Good for one another
When Mary Anne Chambers arrived in Toronto from Jamaica in 1976 with her husband and two little boys, she had two things on her mind. “I was determined Canada was going to be good for us and that we were going to be good for Canada.”
More than 30 years later, Chambers’ wish has been granted. Both she and Canada have been very good for each other. Not only is Mary Anne’s professional career the envy of most people, she’s managed to improve life for a number of Canadians along the way, making her more than amply qualified for the YWCA’s 2010 Women of Distinction Award for Community Service.

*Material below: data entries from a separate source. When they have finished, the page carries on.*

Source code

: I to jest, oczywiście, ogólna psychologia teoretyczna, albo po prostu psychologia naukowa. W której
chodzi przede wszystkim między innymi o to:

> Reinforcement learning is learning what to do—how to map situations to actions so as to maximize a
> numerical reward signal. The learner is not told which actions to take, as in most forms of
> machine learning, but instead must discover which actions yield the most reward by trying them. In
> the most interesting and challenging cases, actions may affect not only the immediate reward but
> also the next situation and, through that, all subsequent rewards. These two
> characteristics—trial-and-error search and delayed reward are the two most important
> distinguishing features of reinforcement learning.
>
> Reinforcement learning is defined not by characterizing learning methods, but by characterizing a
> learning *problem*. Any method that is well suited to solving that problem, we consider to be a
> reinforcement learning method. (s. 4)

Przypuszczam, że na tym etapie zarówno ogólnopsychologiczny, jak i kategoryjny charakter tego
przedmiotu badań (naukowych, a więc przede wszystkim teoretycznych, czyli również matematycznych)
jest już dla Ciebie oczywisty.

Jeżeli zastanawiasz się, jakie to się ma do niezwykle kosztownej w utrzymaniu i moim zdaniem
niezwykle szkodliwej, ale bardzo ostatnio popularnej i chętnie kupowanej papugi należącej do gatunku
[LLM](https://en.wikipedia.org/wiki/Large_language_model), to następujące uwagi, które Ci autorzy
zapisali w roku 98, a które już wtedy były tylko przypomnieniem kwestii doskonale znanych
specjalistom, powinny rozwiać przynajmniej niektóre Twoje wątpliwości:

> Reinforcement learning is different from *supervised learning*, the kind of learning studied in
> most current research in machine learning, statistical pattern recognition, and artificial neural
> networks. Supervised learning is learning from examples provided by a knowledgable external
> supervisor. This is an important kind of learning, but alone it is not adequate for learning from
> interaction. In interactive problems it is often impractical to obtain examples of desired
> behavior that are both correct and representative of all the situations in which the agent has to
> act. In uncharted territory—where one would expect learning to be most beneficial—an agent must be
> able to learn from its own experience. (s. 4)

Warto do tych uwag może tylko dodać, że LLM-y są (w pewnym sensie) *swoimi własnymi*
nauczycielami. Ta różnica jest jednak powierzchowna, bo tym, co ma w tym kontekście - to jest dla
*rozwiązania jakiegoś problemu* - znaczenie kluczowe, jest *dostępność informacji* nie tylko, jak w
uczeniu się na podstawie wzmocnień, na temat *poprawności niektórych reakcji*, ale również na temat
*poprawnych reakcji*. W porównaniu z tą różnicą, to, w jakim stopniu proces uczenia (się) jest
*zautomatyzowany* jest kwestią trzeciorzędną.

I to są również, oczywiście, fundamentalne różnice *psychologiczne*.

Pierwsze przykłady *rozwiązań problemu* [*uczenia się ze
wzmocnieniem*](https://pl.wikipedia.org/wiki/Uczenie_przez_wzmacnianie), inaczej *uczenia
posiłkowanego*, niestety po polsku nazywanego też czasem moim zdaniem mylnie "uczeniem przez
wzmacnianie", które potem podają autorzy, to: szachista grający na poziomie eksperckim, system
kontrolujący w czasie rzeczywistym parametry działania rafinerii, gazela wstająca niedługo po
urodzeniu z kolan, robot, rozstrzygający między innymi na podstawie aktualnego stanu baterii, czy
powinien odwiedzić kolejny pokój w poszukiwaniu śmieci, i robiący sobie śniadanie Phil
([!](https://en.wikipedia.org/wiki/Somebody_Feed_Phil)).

Mary Anne received her university education at the U of T and from there entered the world of banking as a computer programer/analyst, moving up the corporate ladder to become a Senior Vice-President at Scotiabank in 1989. She graduated from the Executive Management Program at Queen’s in 1995.
Mary Anne also got involved in a variety of volunteer organizations, including the United Way of Greater Toronto. She found her volunteerism so satisfying that she took early retirement in order to have more time free to get involved. However, she soon found herself wooed by the provincial Liberals, who wanted her to run in the upcoming election.
Mary Anne had never considered a political career, but she felt a responsibility to run. “There aren’t many black women at that level of public service, so here was an opportunity to blend minority voices with those in the broader community,” she explains.
Mary Anne won election as the MPP for Scarborough East, serving from 2003-2007 and she was appointed Minister of Training, Colleges, and Universities. She had previous experience in the world of higher education from her tenure on the Governing Council of the U of T, where she helped establish a policy (adopted by other Canadian universities) ensuring that lack of money would not be a barrier for students accepted at university. During that time, she had also learned the strengths and shortcomings of Ontario Student Assistance Program (OSAP) and when she became Minister of Training, Colleges and Universities she improved access to the initiative.
In 2005, she was appointed Minister of Children and Youth Services, where she established the first regulatory college for early childhood educators in North America along with the largest expansion of licensed subsidized child care in Ontario’s history– 22,000 new spaces. Mary Anne herself was also responsible for legislation making it easier for children in the child-welfare system to find permanent homes.
She recalls some of what she calls “tricky times,” but there were also many rewarding ones. “I remember my first funding announcement,” she says. “Parents and staff at children’s mental health treatment centres cried because they hadn’t had an increase in funding for so many years.”
Mary Anne says her ministry also changed the age limitation for children with autism to receive intensive behaviour intervention; it had been the age of six. As well, she helped to establish the first independent office for the province’s child and youth advocate.
Mary Anne decided not to run again but was grateful for the experience. “In hindsight I realize if you’re conscientious and committed you can have a really significant impact on the lives of a substantial number of people.”
These days she keeps busy with her volunteer work. In addition to sponsoring a mentorship program at the U of T, she sits on the board for the Centre for Addiction and Mental Health and the board of directors of the Project for Advancement of Early Childhood Education through which she sponsors two schools in Jamaica. Last year, two schools were adopted in Toronto in low-income areas through the program.
Mary Anne also speaks with children in schools and seeks to inspire them. “Young people are always looking for role models. It’s not just black kids, these are all kids. Whenever I visit the schools I find it so energizing. You know you can have impact.”
So all these years later, Mary Anne Chambers can look back with satisfaction in knowing that she has helped bring about positive changes here in Canada. “I still love Jamaica, but I’m proof that you can love more than one country. Even when I go to Jamaica, when I return here, I’m so happy to call Canada home.”